Sudah menjadi rahasia umum kalau tingkat terjadinya korupsi di Indonesia sangatlah tinggi. Pembangunan infrastruktur pun menjadi target korupsi yang paling banyak. Alhasil, kualitas bangunan yang dihasilkan pun jauh dari harapan.

Gedung DPRD DKI Jakarta adalah salah satu contoh buruknya kualitas hasil pembangunan yang berlangsung di Indonesia. Bangunan ini didirikan pada tahun 2012. Jumlah dana yang dikucurkan untuk pembangunan gedung ini pun sangat wah, mencapai Rp500 miliar.

Hanya saja, kualitas bangunan ternyata tidak setinggi uang yang dikeluarkan. Berdasarkan laporan yang dikutip dari Tribunnews, bangunan tersebut kini sudah mengalami kerusakan pada beberapa bagian.

Salah satunya adalah pada bagian tembok yang terletak di sisi timur gedung. Tembok tersebut diketahui dalam kondisi melengkung yang sangat membahayakan para pejalan kaki. Gubernur DKI Jakarta Anies Baswedan (15/12) pun telah melakukan peninjauan. Hasilnya, terdapat keretakan dan kemiringan tembok mencapai 20 derajat.

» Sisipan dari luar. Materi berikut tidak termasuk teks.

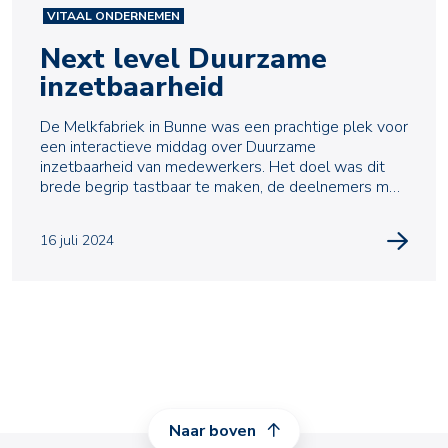
VITAAL ONDERNEMEN
Next level Duurzame
inzetbaarheid
De Melkfabriek in Bunne was een prachtige plek voor
een interactieve middag over Duurzame
inzetbaarheid van medewerkers. Het doel was dit
brede begrip tastbaar te maken, de deelnemers met
concrete ha
16 juli 2024
Naar boven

Hanya saja, Pemerintah DKI tidak akan mengeluarkan dana untuk perbaikan dinding tersebut. Sekretaris Dewan (Sekwan) DPRD DKI Jakarta Muhammad Yuliadi mengatakan kalau perbaikan dinding itu menjadi tanggung jawab pihak konstruksi yang membangun gedung. Dalam hal ini, konstruksinya adalah PT Jaya Konstruksi.

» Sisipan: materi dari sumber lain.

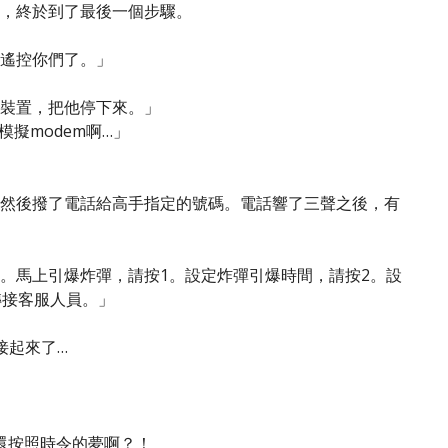
，終於到了最後一個步驟。
遙控你們了。」
裝置，把他停下來。」
擬modem啊…」
然後撥了電話給高手指定的號碼。電話響了三聲之後，有
。馬上引爆炸彈，請按1。設定炸彈引爆時間，請按2。設
轉接客服人員。」
接起來了…
還按照時令的夢啊？！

Menariknya, kasus kerusakan seperti ini bukanlah yang pertama kalinya terjadi di Gedung DPRD DKI Jakarta. Pada tahun 2014, sempat pula muncul kerusakan pada plafon, kaca, lit, serta kloset duduk dan tombol siram toilet.

Sementara itu, Pemerintah DKI Jakarta hanya menyediakan biaya perawatan gedung. Biaya tersebut pun diperuntukkan untuk perbaikan kecil dan pemeliharaan. Sementara itu, untuk kerusakan seperti pada dinding yang retak tersebut, tidak bisa dibiayai dengan dana tersebut. Semoga saja, untuk kerusakan yang sekarang, pihak perusahaan konstruksi pun mau bertanggung jawab.

Gedung ini sendiri merupakan gedung baru yang lokasinya bersebelahan dengan gedung yang lama. Gedung ini memiliki sebanyak 11 lantaidengan luas mencapai 15.604 meter persegi. Gedung ini juga memiliki tiga lantai yang berfungsi sebagai basement. Lahan parkir yang tersedia di gedung ini juga sangat luas, mampu menampung sebanyak 186 kendaraan. Hal itu diperuntukkan untuk para tamu serta anggota dewan.